Output: Length of the loop: 4

Complexity Analysis

Time Complexity: O(N) The code traverses the entire linked list at least once, where ‘N’ is the number of nodes in the list. Therefore, the time complexity is linear, O(N).

Space Complexity: O(N) The code uses a hashmap/dictionary to store encountered nodes, which can take up to O(N) additional space, where ‘N’ is the number of nodes in the list. Hence, the space complexity is O(N) due to the use of the map to track nodes.

Optimal Approach
Algorithm / Intuition

Approach 2: Tortoise and Hare Algorithm

The previous method uses O(N) additional memory. To enhance efficiency, the Tortoise and Hare Algorithm is introduced as an optimization.

The Tortoise and Hare approach has been discussed in this article

Algorithm

Step 1: Initialise two pointers, `slow` and `fast`, to the head of the linked list. `slow` will advance one step at a time, while `fast` will advance two steps at a time. These pointers will move simultaneously.

Data shown:
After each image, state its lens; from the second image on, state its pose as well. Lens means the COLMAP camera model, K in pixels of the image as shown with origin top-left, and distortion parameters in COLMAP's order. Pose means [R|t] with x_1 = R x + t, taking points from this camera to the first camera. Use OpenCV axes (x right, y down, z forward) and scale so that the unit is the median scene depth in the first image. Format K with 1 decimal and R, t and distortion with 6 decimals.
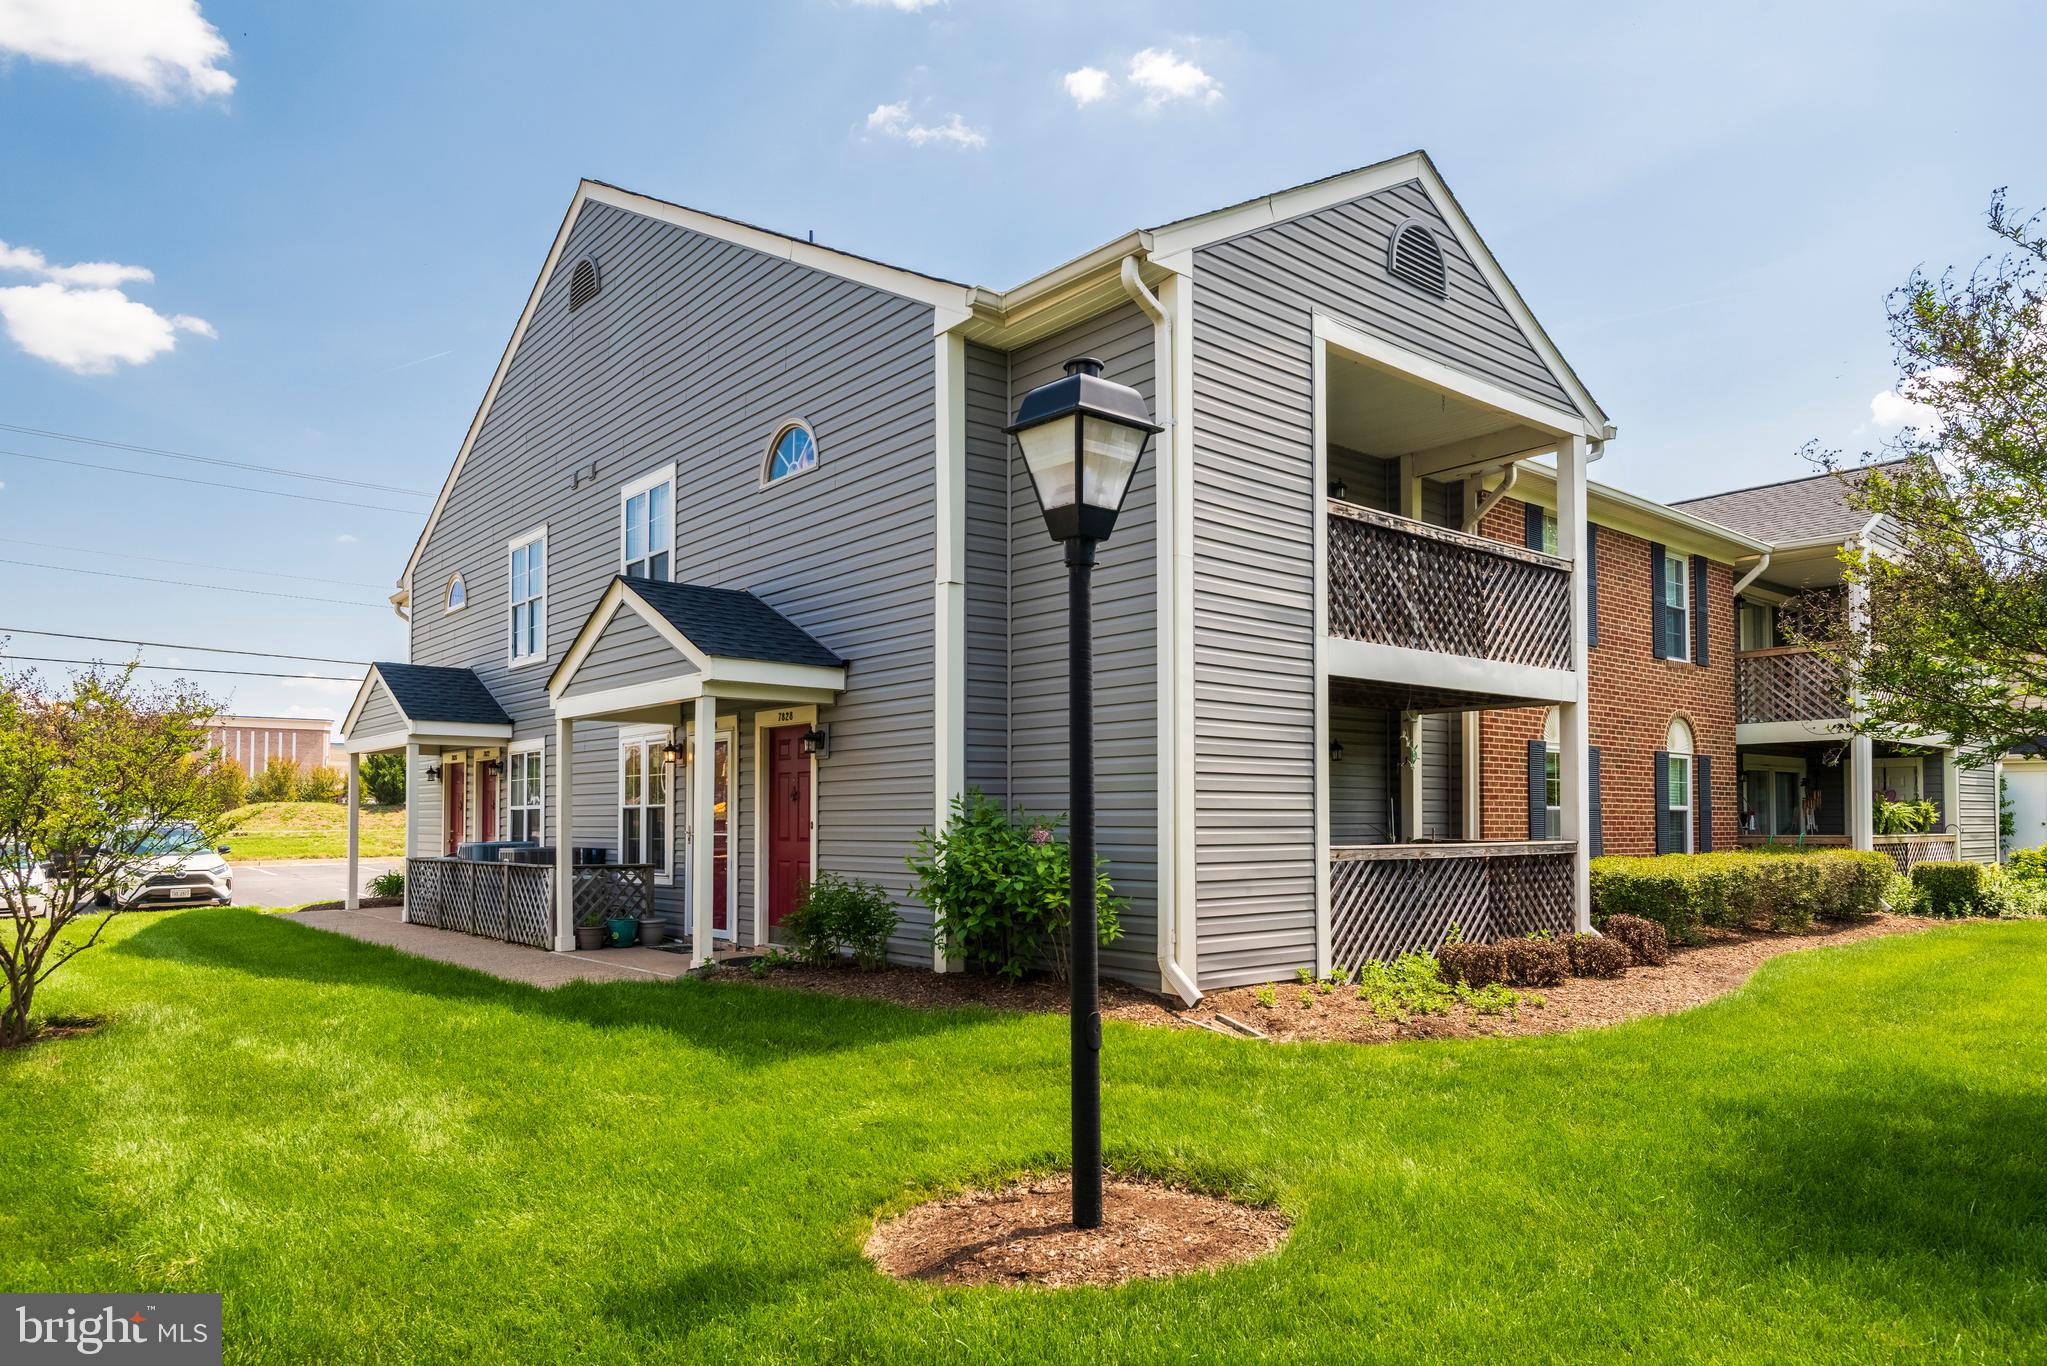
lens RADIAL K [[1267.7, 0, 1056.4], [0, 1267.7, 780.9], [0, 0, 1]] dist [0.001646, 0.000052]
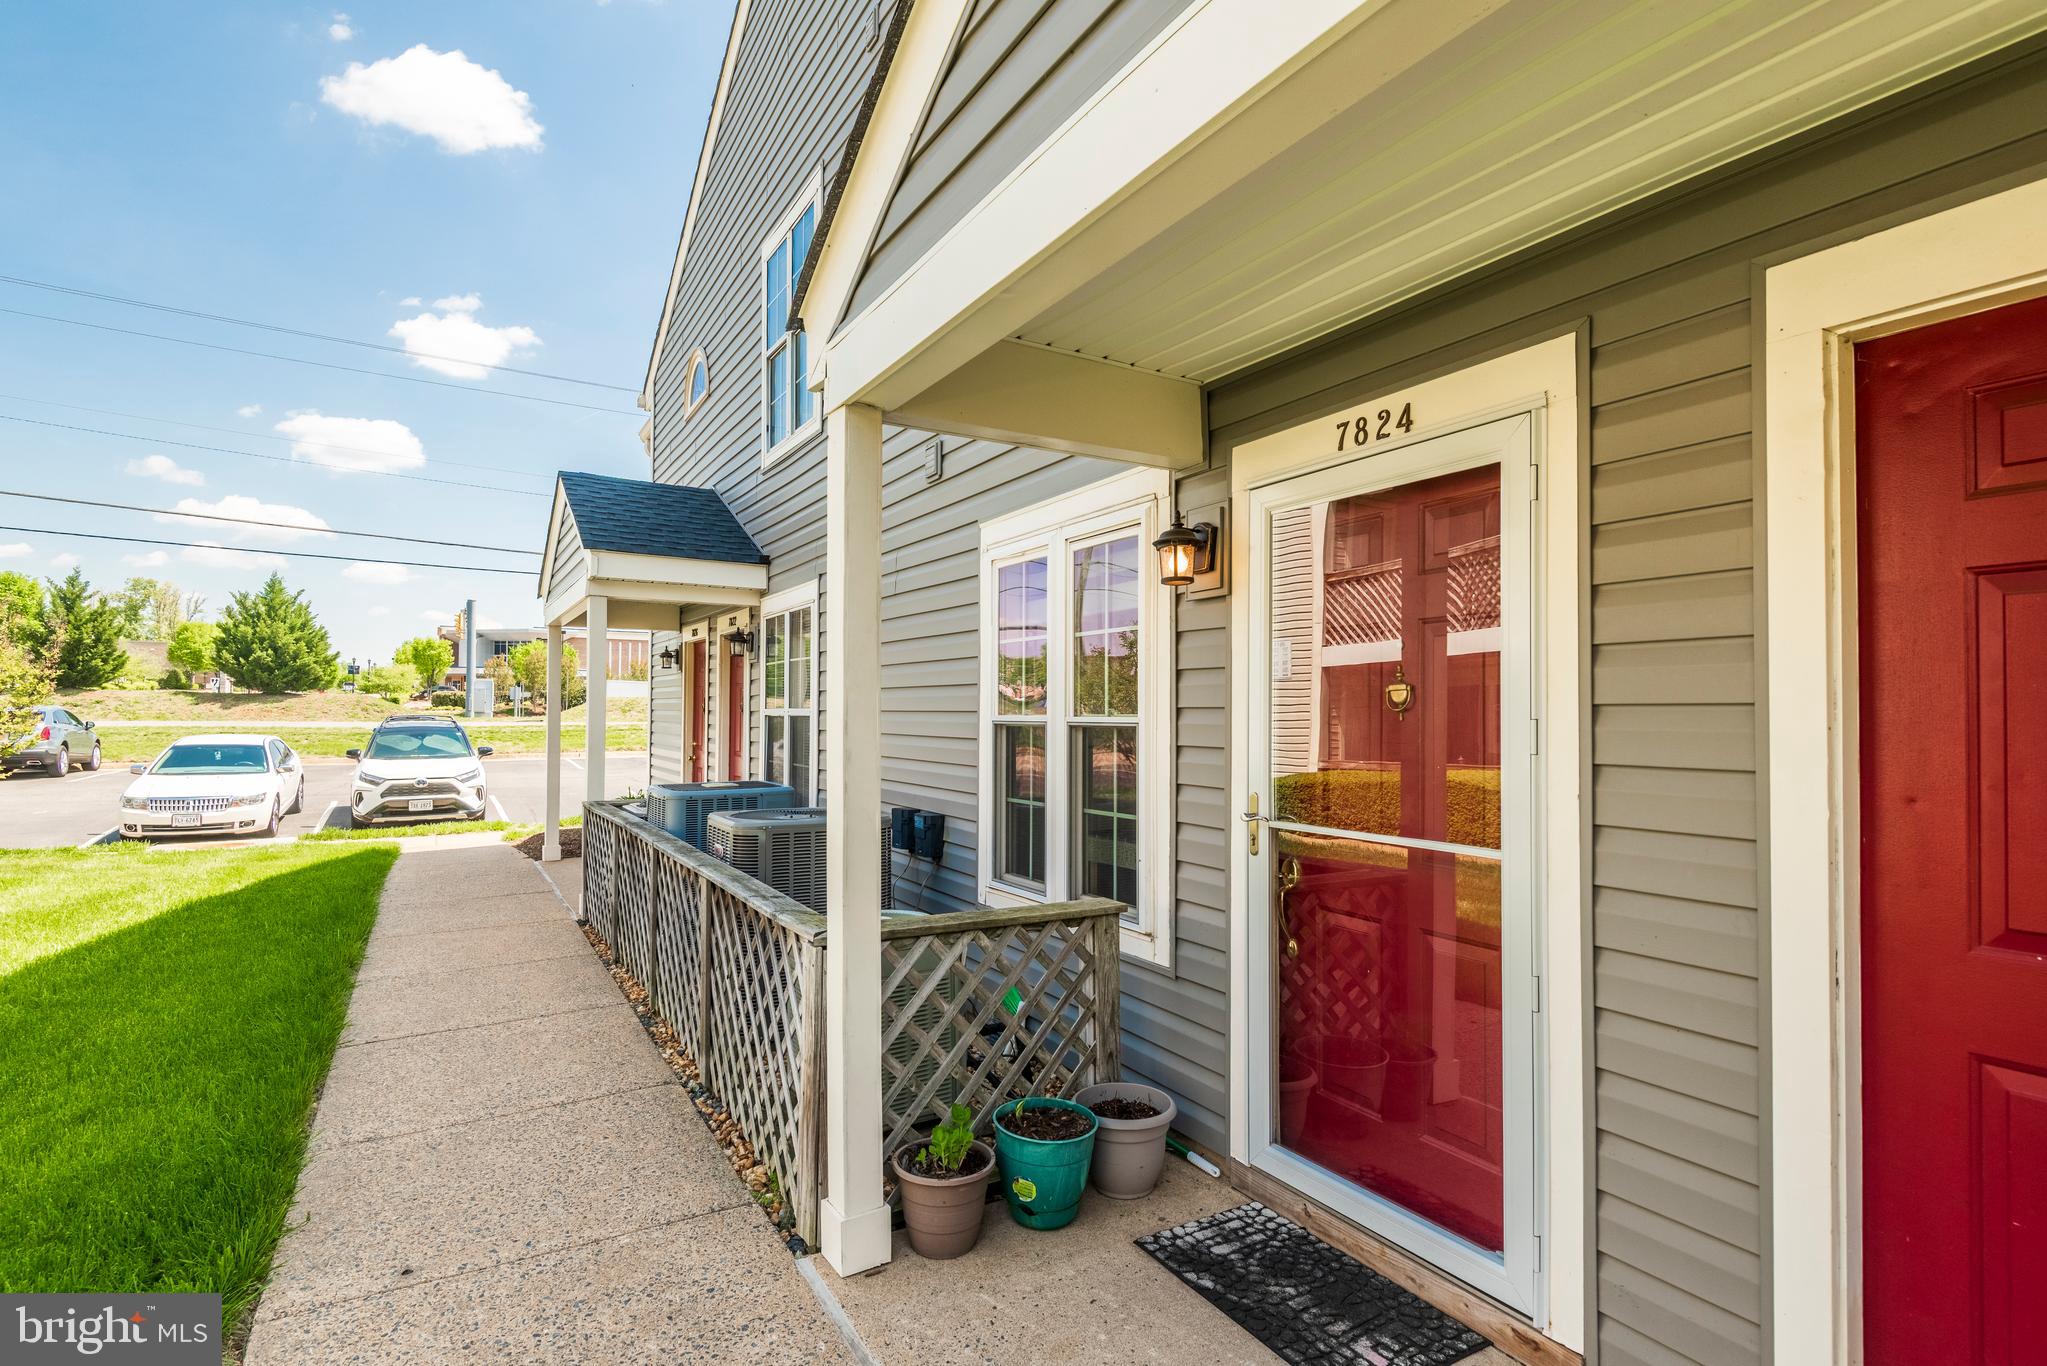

Brief A: List every section heading that appears in the linked-list loop text.
Brief B:
Answer these questions from the linked-list loop text, one answer per line with matching marks.
(i) What time complexity does the text give for the code?
(ii) What does the first method use to store encountered nodes?
(iii) How many steps does the `fast` pointer advance at a time?
Brief C: Resume the linked-list loop text after its final sentence and describe the next steps of the algorithm.
The listing above comes from a different source than the text on linked-list loops.

Response area A:
Complexity Analysis
Optimal Approach
Algorithm / Intuition
Approach 2: Tortoise and Hare Algorithm
Algorithm

Response area B:
(i) O(N)
(ii) A hashmap/dictionary
(iii) Two steps

Response area C:
Step 2: Traverse the linked list with the `slow` and `fast` pointers. While traversing, repeatedly move `slow` one step and `fast` two steps at a time.

Step 3: Continue this traversal until one of the following conditions is met:

  1. `fast` or `fast.next` reaches the end of the linked list (i.e., becomes null). In this case, there is no loop in the linked list hence it is linear, and the algorithm terminates by returning 0.
  2. `fast` and `slow` pointers meet at the same node. This indicates the presence of a loop in the linked list as we have seen in the detection of loop.

This is the point where the slow and fast have met proving that there is a loop in the linked list. From here onwards we start counting for the length of this loop.

Step 4: Initialise a counter with zero and traverse the linked list using the `fast` pointer again, but this time only move one step at a time while incrementing the counter with each node visited. As the fast pointer reaches back at the slow pointer, the value of the counter will represent the length of the loop.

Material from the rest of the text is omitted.